Aconchegar-se ao borralho, nas noites frias de inverno.
Viver o silêncio.
Sentir a calma.
Escutar a chuva a bater na vidraça.
Aconchegar-se sob as cobertas e sonhar com mundos de paz, de justiça e harmonia.
A sintonia com a velha casa da encosta, fê-lo sonhar e reviver tempos passados…
Contudo, a vida tem altos e baixos, agitação e calmaria.
O nosso amigo que se enamorou da casa da encosta, mudou o rumo da sua vida
Instalou-se a discórdia na família. Morreram todos os sonhos, mesmo antes de nascerem.
Aquele seu projecto não cabia nos novos planos.
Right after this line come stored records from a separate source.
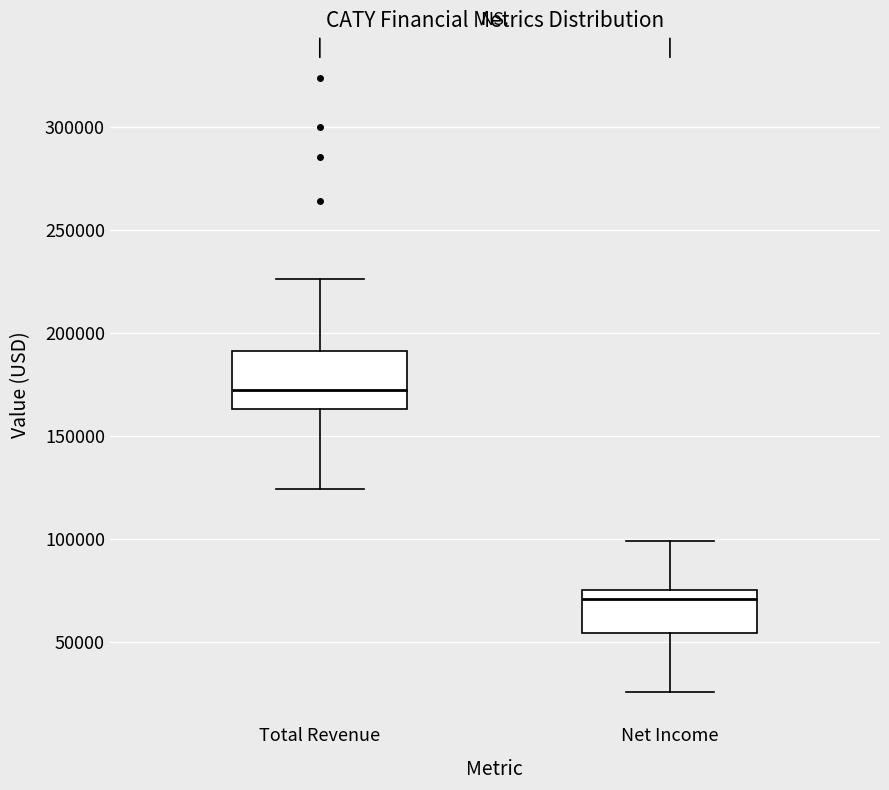

Reading left to right, transcribe this box plot: for each box, give where its median line is, the range the box spans, and where its two whiskers end, as read against the y-axis. The values are not printed on the chart, so give them approximately, as read against the axis.

Total Revenue: median 170000, box 165000 to 190000, whiskers 125000 to 225000
Net Income: median 70000, box 55000 to 75000, whiskers 25000 to 100000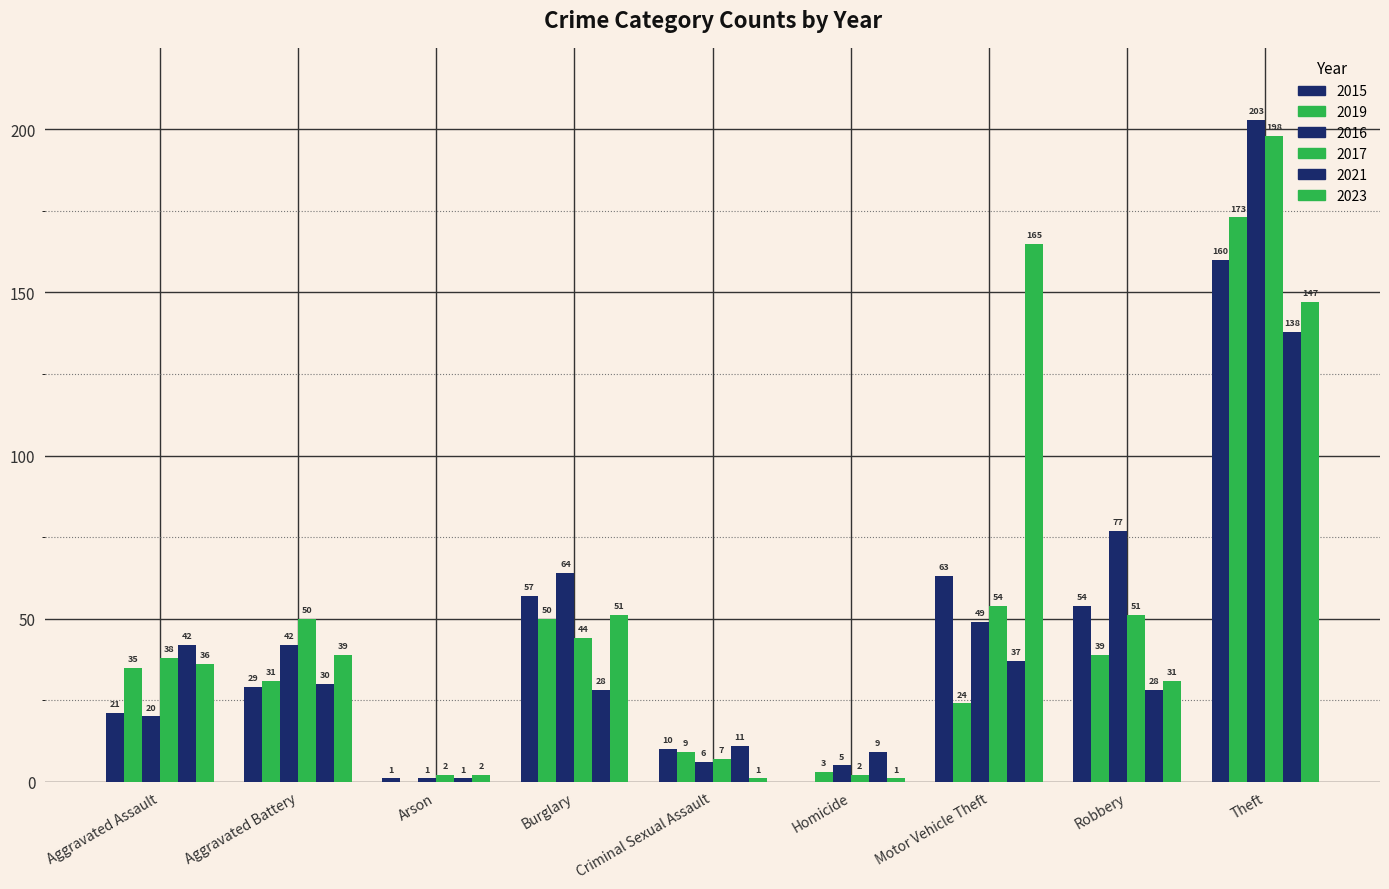

Which has a higher value, Theft or Arson?

Theft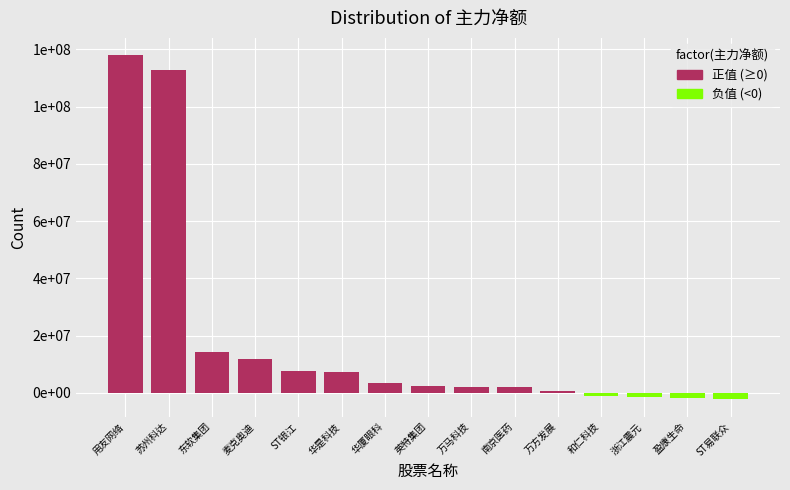

Which series has the widest spread of values?

正值(主力净额≥0)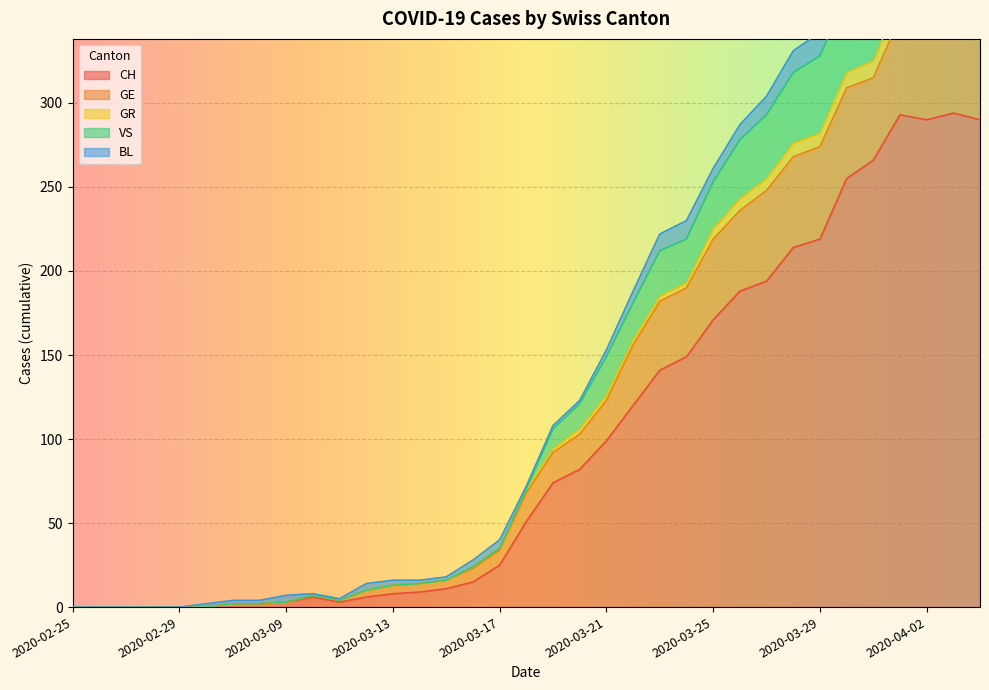

At which label is GE closest to 176?

2020-03-23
Então num gesto de fidelidade e carinho saudoso, de vez em quando, vai visitar a velha casa da encosta.
Faz-lhe promessas:
Conta-lhe segredos que só os dois conhecem.
-Será que ainda vou ser feliz? Reconstruída?
Quem espera desespera… - pensa a casa da encosta, que fielmente vai resistindo a muito custo, com ainda duas paredes meio erguidas.
Continua esperando.
Ela sabe bem que o amor faz milagres.
- Quem sabe mais tarde ou mais cedo, alguém se enamora de novo de mim?
Diz baixinho, suspirando a velha casa da encosta, enquanto aguarda coberta de verde e de saudade, que alguém dela se agrade… e a ressuscite em beleza e esplendor Algo que encha a alma de um poeta ou artista sensível, ou simplesmente um eremita.
Aquela casa abandonada, faz me sempre pensar no ciclo das nossas vidas.
Quando viajo no meu país, ou mesmo no estrangeiro, fico muito atenta às casas abandonadas. Elas imploram baixinho, mas com tristeza abafada, a nossa atenção, o nosso tempo e o nosso amor.
Afinal, tal como as cidades e mesmo todos os países, as nossas casas, todas elas têm uma alma!
Escute-a nas noites de Inverno ou na alegria da Primavera e fale com ela. Ela, tal como tudo o que existe, gosta e precisa que a tratem bem!
Adora que lhe digam, sentindo:
-Minha linda casinha, gosto muito de ti, sabias?
E quem é que não gosta de ser bem amado?
Seja muito feliz na sua casinha.
Faça dela o seu ninho de amor em qualquer circunstância da sua vida.
Assim casa e dono, serão bem mais felizes.